US trusted-traveller programme takes off
The slow-developing programme to give expedited passage at airport security to trusted travellers who pay a fee, is finally gaining traction, according to USA Today.
More than five years after it was proposed following the 9/11 terrorist attacks, trusted-traveller programmes are operating at six airports. "We're pleased there are some competitors anticipated in the marketplace," says Bill Connors, executive director of the National Business Travel Association, which supports the programme.
The Registered Traveller programme allows certain airline passengers, for an annual membership fee, to quickly go through a separate airport security lane. Customers must pass a government background check and submit biometric information, such as fingerprints or an iris scan to be read by an electronic device at the gate.
Biometric identification concerns Canada
The increasing use of biometric identification in the workplace has led to a number of concerns regarding the extent to which employers are permitted to collect and use unique characteristics of employees, says Mondaq.com.
It also says concerns about the balancing of employee rights with employers' legitimate business interests have arisen.
A number of adjudicators have considered the issue in the context of privacy rights. More recently, the issues have expanded to the human rights context, in particular, an employer's duty to accommodate employees where the use of the technology may conflict with religious beliefs.
Wal-Mart embraces 'green' potential
Wal-Mart's CIO, Rollin Ford says: "What's good for the planet is good for business," reports RFID Journal. He says RFID can potentially improve the environmental health of the world and the financial health of the retail giant and its suppliers.

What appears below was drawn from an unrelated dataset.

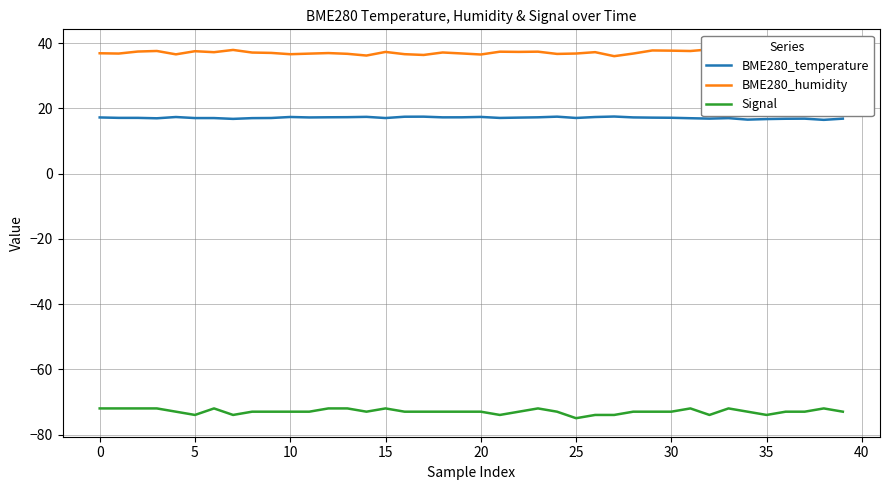

What is the label of the 32nd point from the left?

31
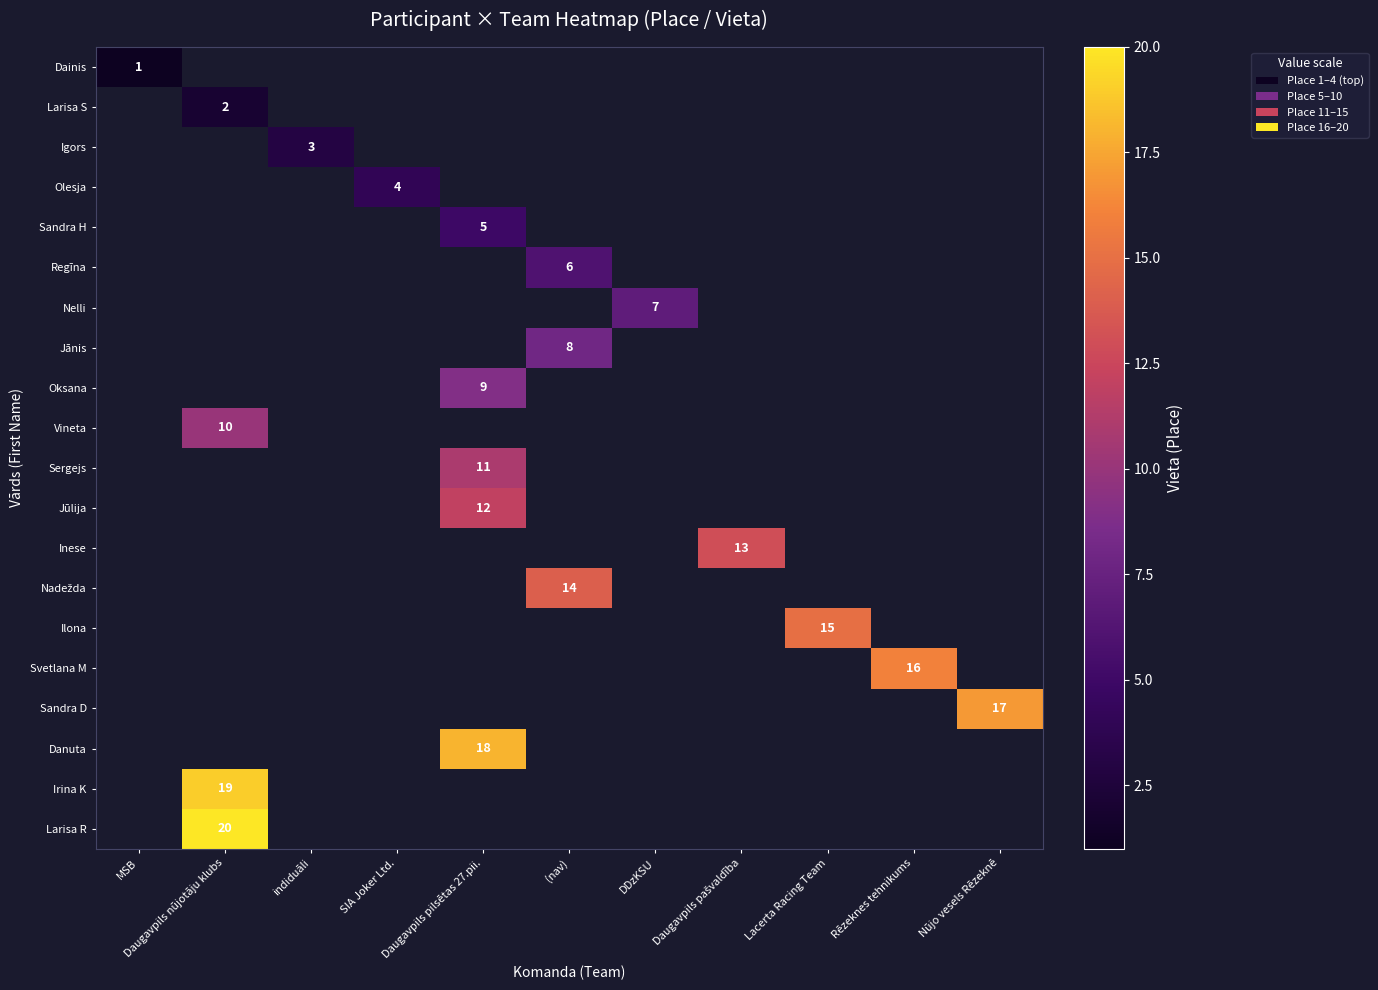

How many values in Regīna are above zero?

1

At a recent keynote address at RFID Journal LIVE! 2007, Ford reiterated Wal-Mart's goal to deploy RFID at another 400 of its stores this year, in addition to the 1 000 already using the technology to track cases and pallets of goods.
In addition, Ford said, Wal-Mart intends to use the technology to help increase all its stores' efficiency by 20% within seven years. "We're not backing off or slowing down," he asserted.
RFID alarms privacy advocates
Checkpoint Systems is rolling out a line of radio frequency identification (RFID) enabled labels for supporting advanced inventory control, and for potentially helping to nab shoplifters, according to PCWorld.
The technology, however, is already alarming consumer privacy advocates, who fear such a combination could permit the surreptitious tracking of customers who carry away the RFID chips in their purchases. The company unveiled the label, called Evolve, yesterday.
Checkpoint said the Evolve label carries an industry standard Generation 2 RFID tag for tracking, and a separate radio frequency circuit to enable in-store electronic article surveillance. The inventory tracking software in the Evolve RFID chip can be used to manage stock levels and to monitor inventory at the case and individual item levels.
Unified identity challenge examined
Homeland Security Presidential Directive 12 is one of those grand, unfunded federal mandates that is a great idea, but nearly impossible to pull off to its fullest extent, according to CRN.com.
The order calls for all federal agencies to adopt a single ID standard for controlling physical and logical access across the entire federal government by 2008. The IDs must be tamper-resistant and difficult to duplicate, meaning that terrorists and hostile operatives can't compromise the government's infrastructure.
"Making that happen in a single agency's one facility is exceedingly challenging and expensive," says Lawrence M Walsh, editor of VARBusiness and GovernmentVAR. "Making it work across the entire federal government is next to impossible. While we've had smart cards, digital certificates and encryption for years, no one has truly unlocked the promise of public key infrastructure that would make such digital credential verification possible."